The spider has repaired its web in the upper corner of the back door. Four mosquitoes are caught, one moves to free itself. I want to intervene and help but in another moment, I'd kill it if I could. Compassion arises when the suffering is seen; what is it in me that wants to free the caught and kill the free?

I'm surprised there are mosquitoes in October, that this is the only creature trapped. I watch the spider every day. Watch it re-weave the web every morning after being obliterated by the night, starting with only a few lines connected to the frame. I think this has to be a poor place for a web, but the spider doesn't seem to mind the daily task. Now complete, symmetrical, cyclical, squared, the spider sits full-bodied and still in the center. My friend, I call it.

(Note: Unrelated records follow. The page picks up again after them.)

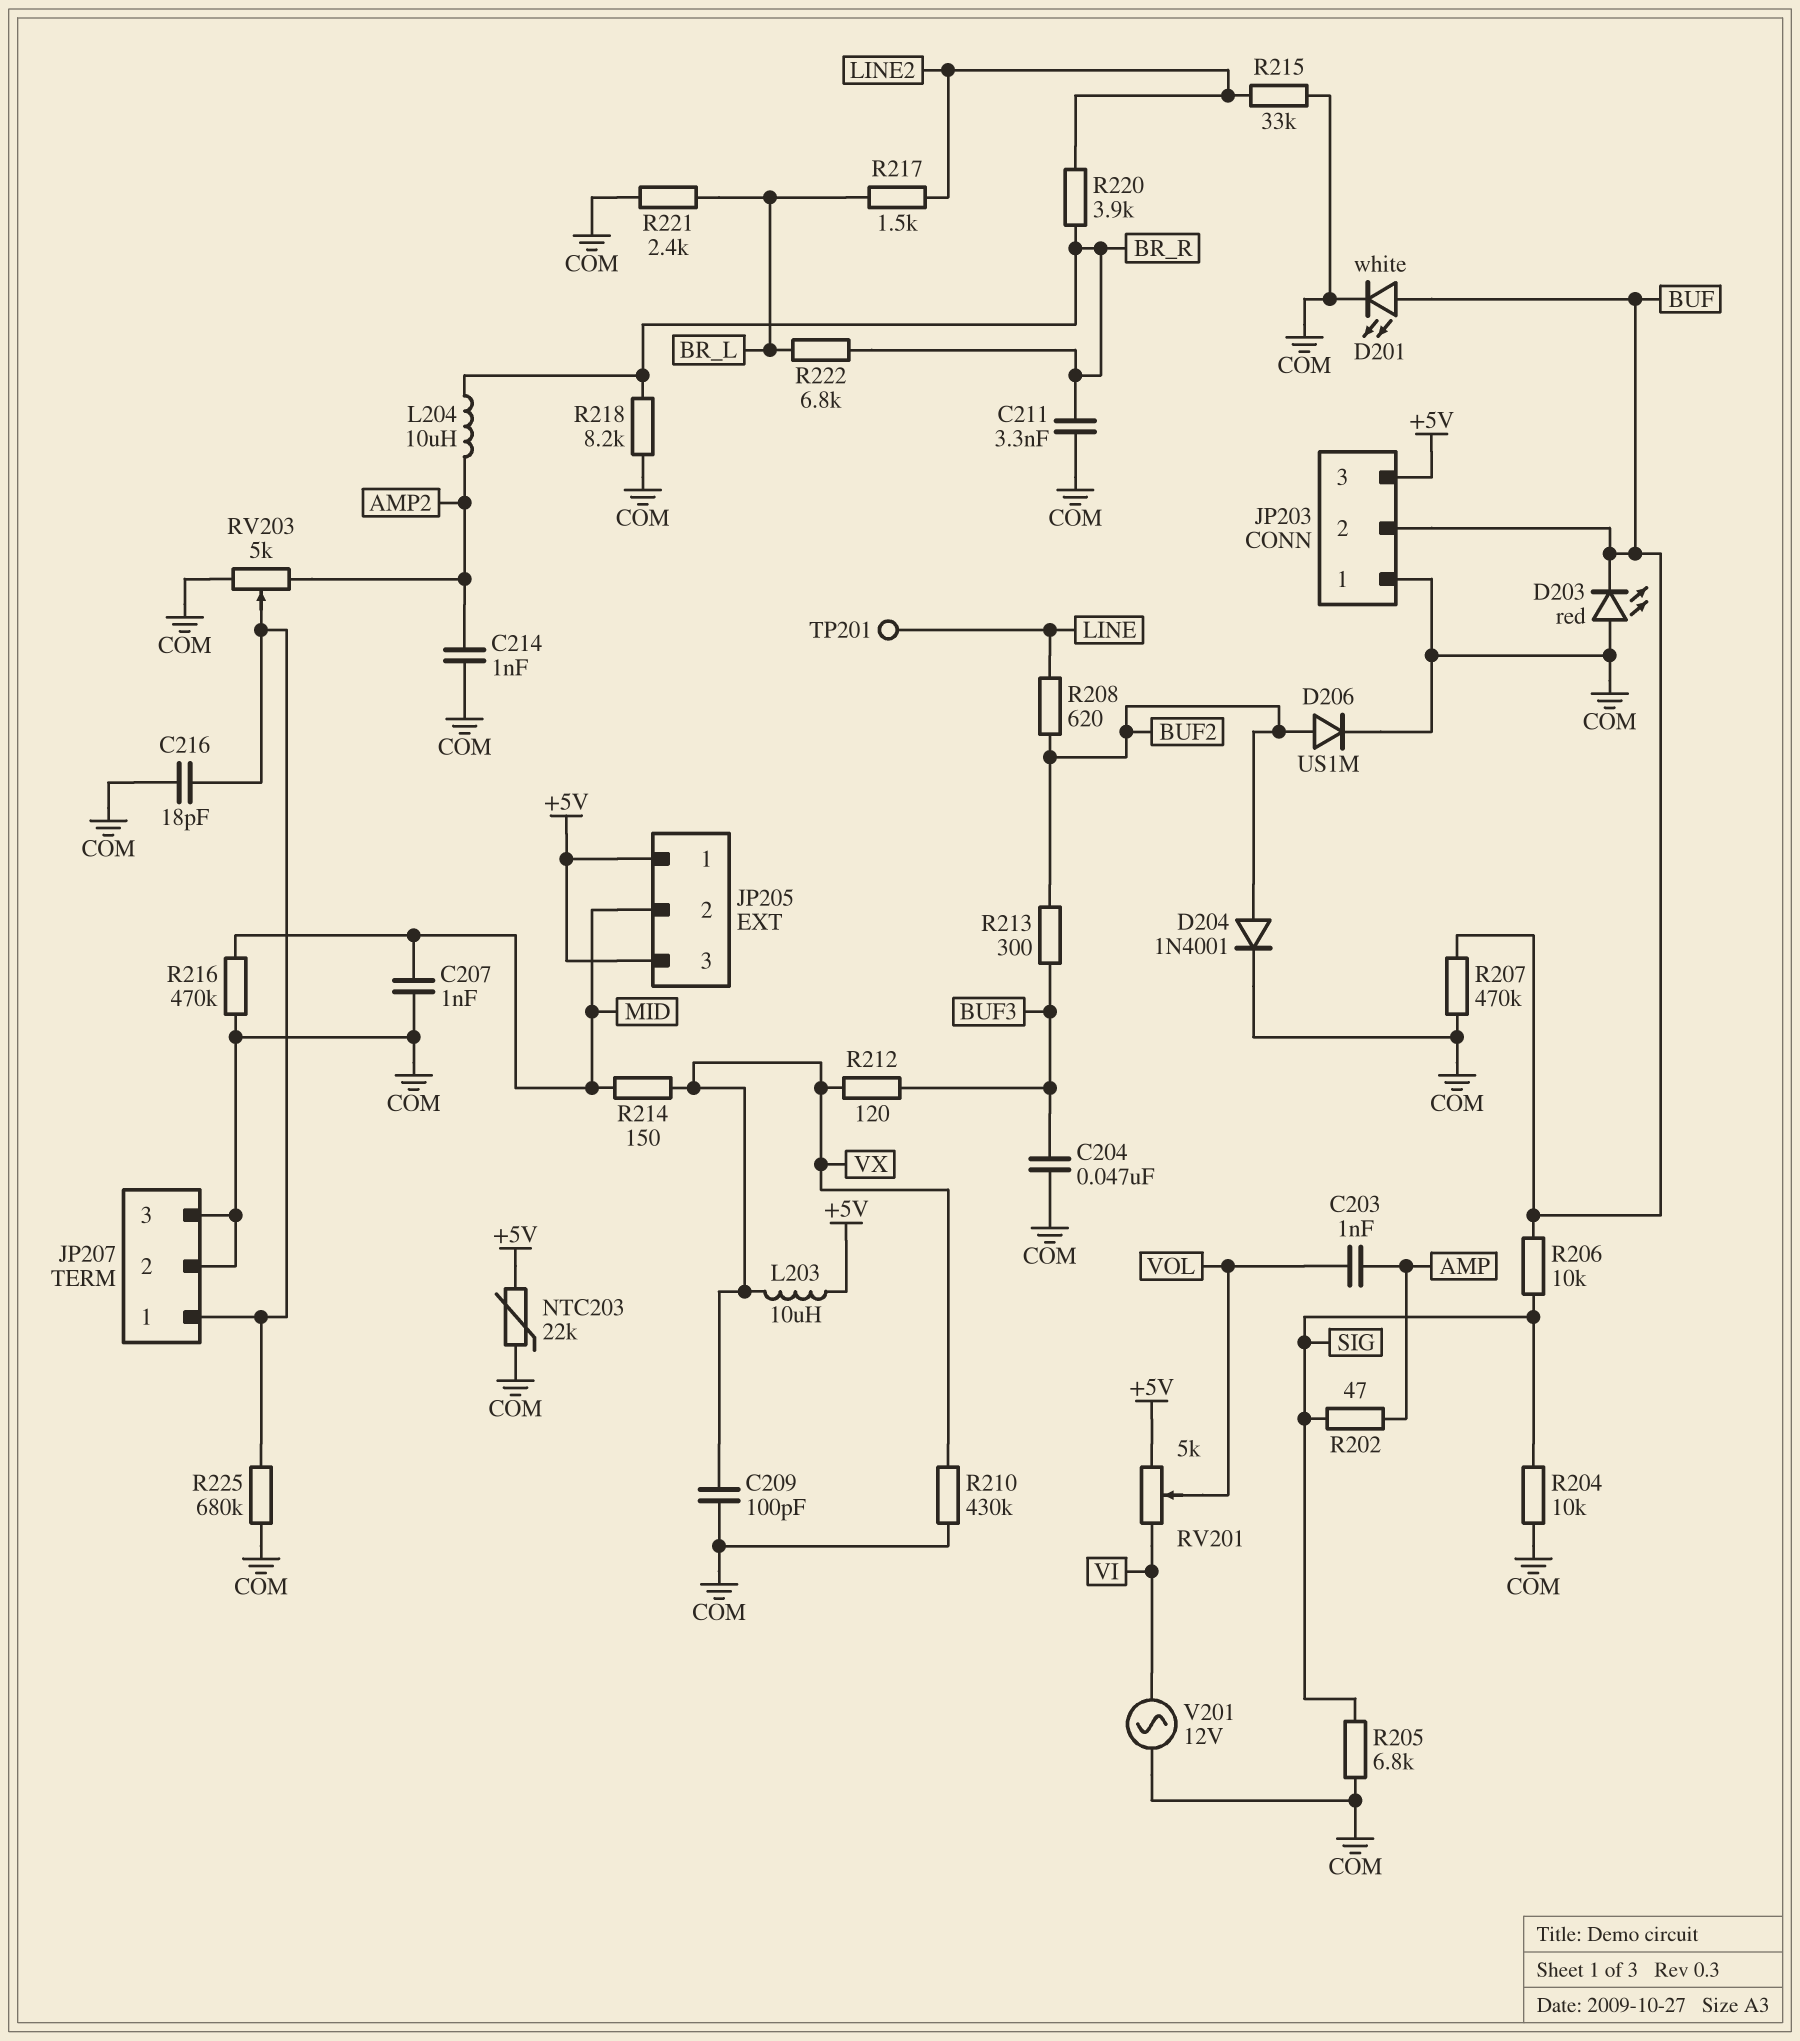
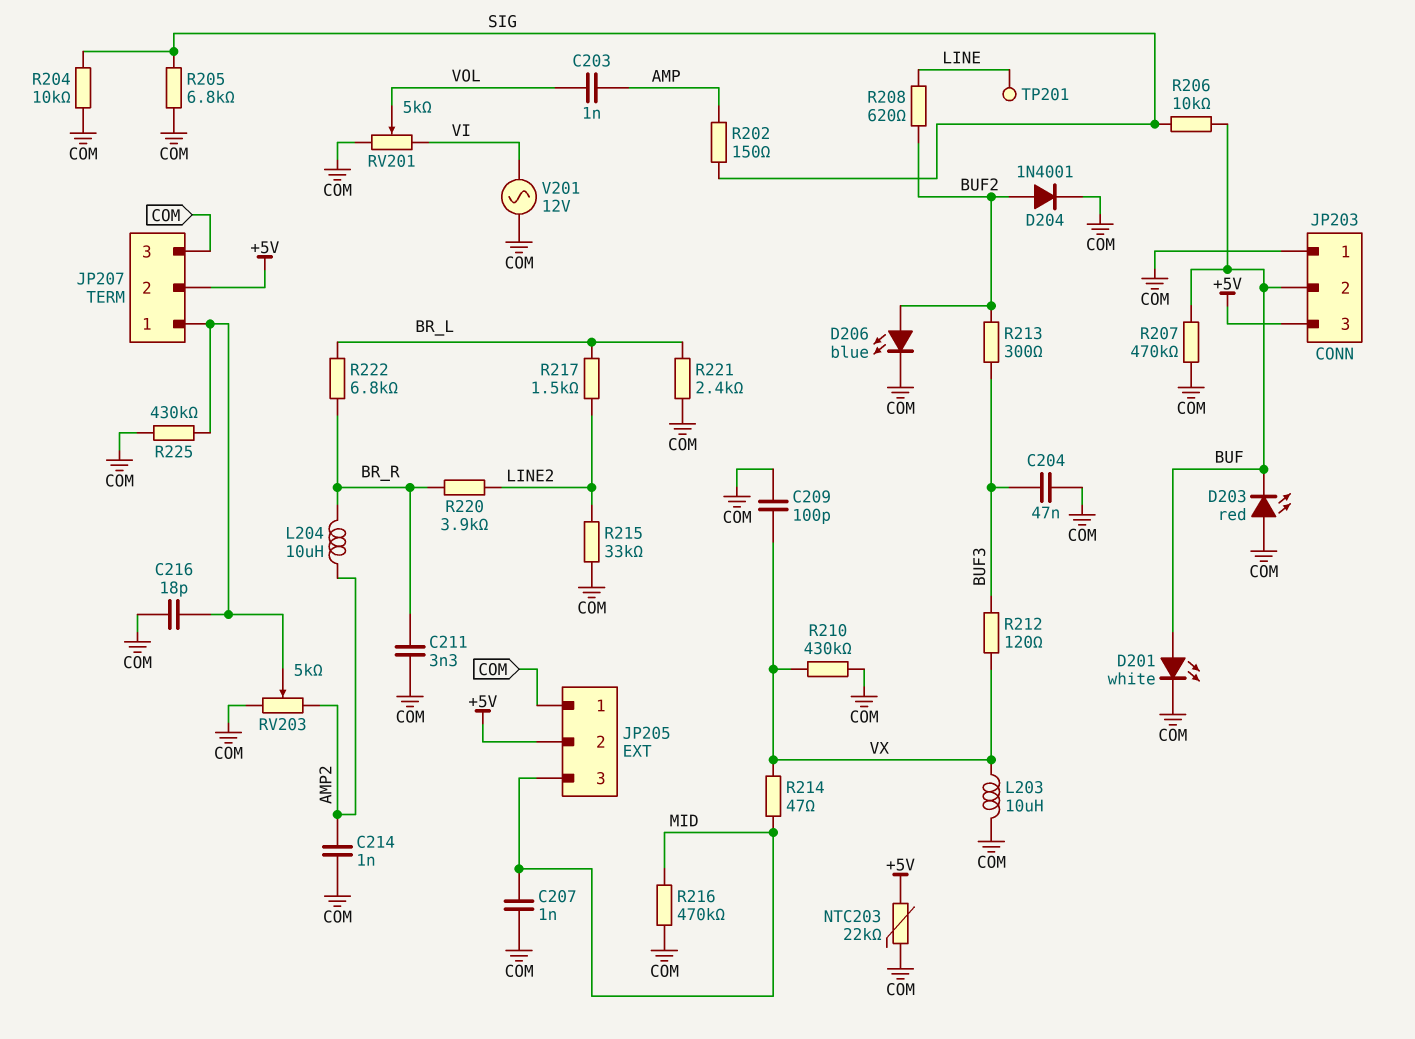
D206: diode US1M (A BUF2, K COM) -> LED blue (A BUF2, K COM)
JP205 pin 1: +5V -> COM
JP205 pin 2: MID -> +5V
JP205 pin 3: +5V -> MID
JP207 pin 2: COM -> +5V
L203: 10uH (+5V, VX) -> 10uH (COM, VX)
R202: 47 (AMP, SIG) -> 150 (AMP, SIG)
R214: 150 (MID, VX) -> 47 (MID, VX)
R218: 8.2k (BR_R, COM) -> none
R225: 680k (COM, JP207/1) -> 430k (COM, JP207/1)
RV201: 5k (+5V, VI, wiper VOL) -> 5k (COM, VI, wiper VOL)

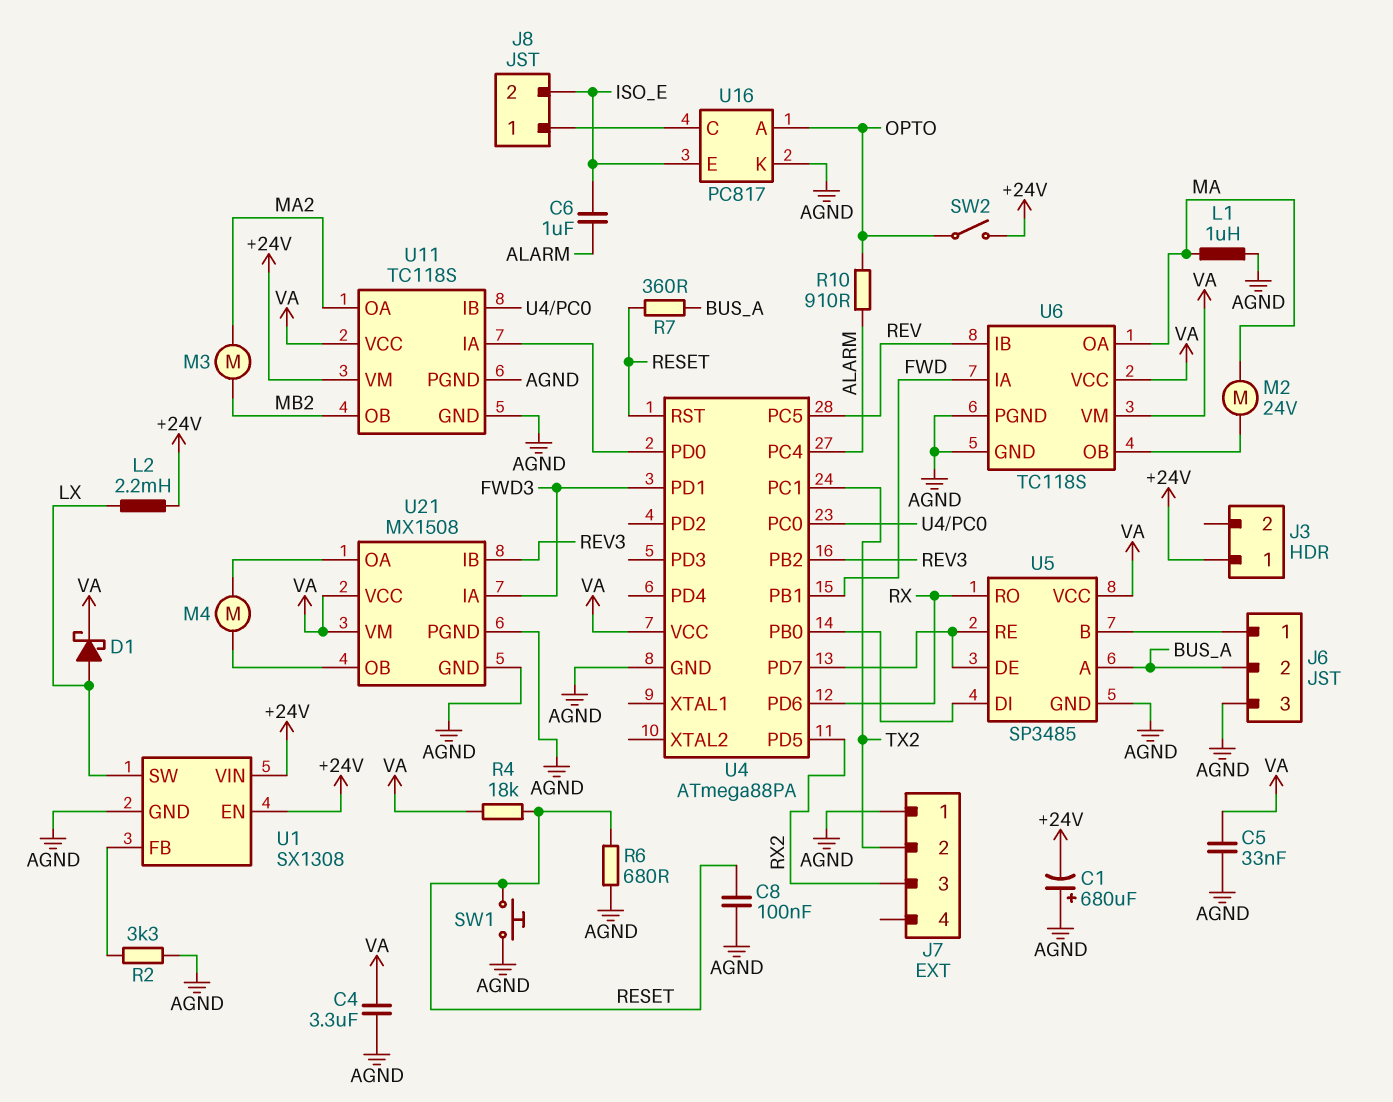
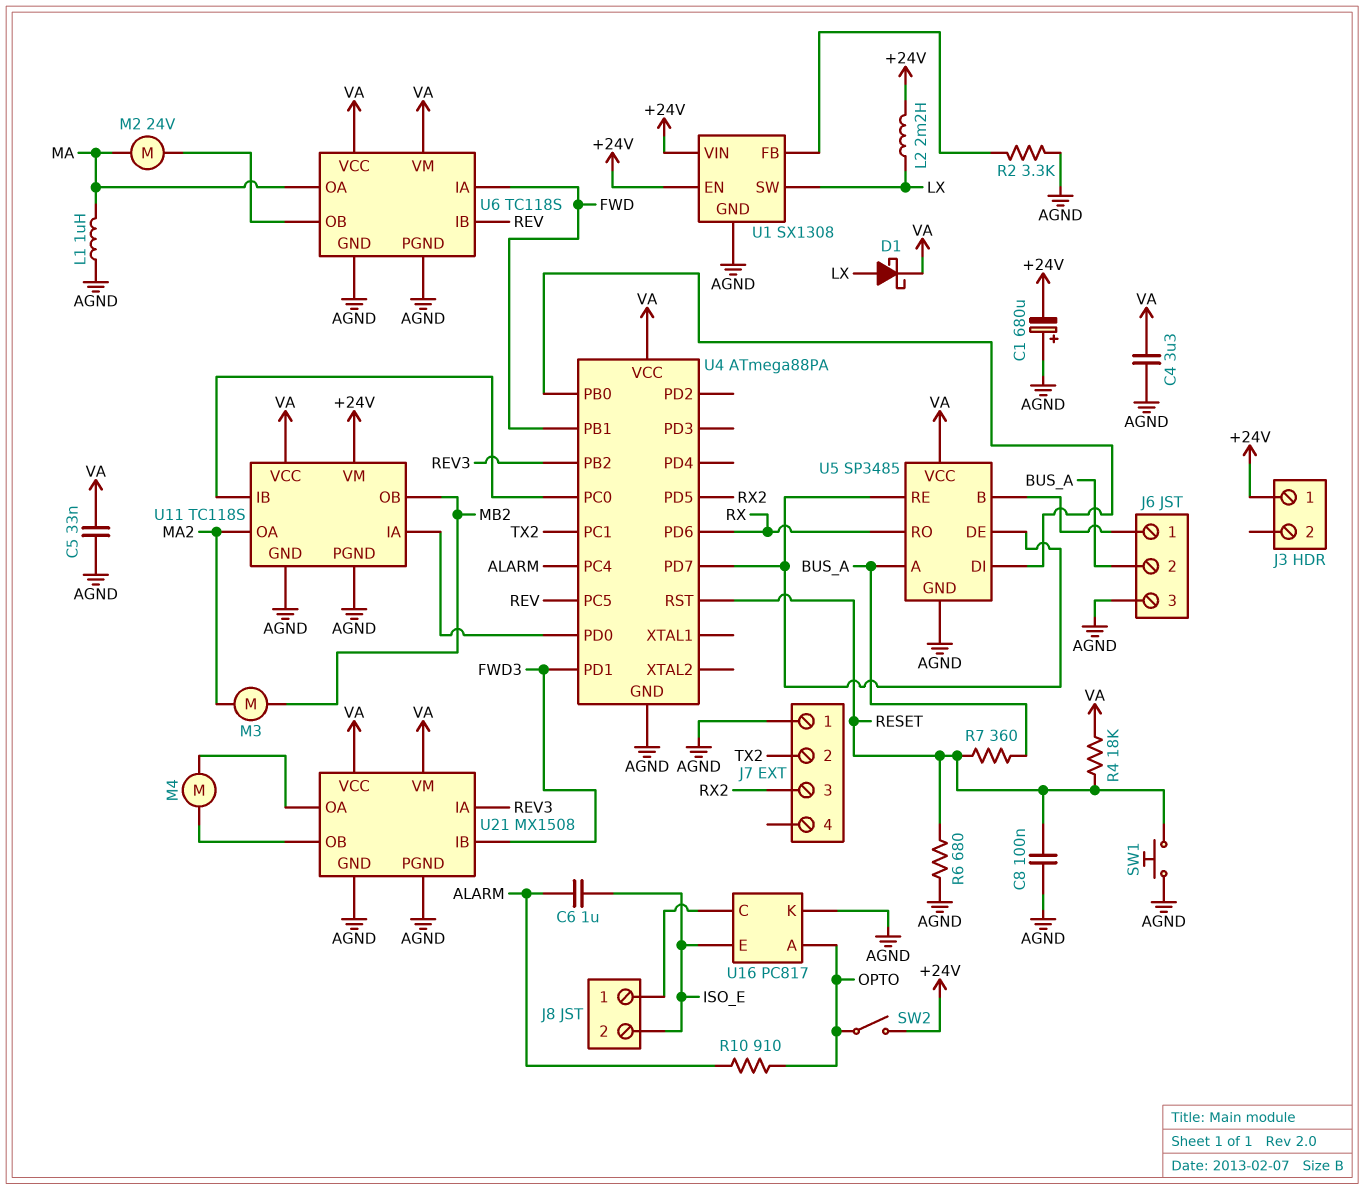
U21 pin IA: FWD3 -> REV3
U21 pin IB: REV3 -> FWD3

I want to save the mosquito and I don't. I revere the spider and yet would brush it off of me. Pondering life at this moment, revering, leaving alone, and killing, I also must tell you that right beside the door on the kitchen counter is a fruit fly trap, a cone of paper stuck in a mason jar to lure them into the fermented smell of smashed fruit soaked in apple cider vinegar. They can't get out once they go in.

Just yesterday a bird ran into the back door window, stunned, damaged, it didn't move. I stayed with it for forty minutes, gave it Reiki and talked sweet until it flew away.

There is only one cycle? It's not a cycle? A vibration? A dimension? When did we start calling it all "life" and "death"?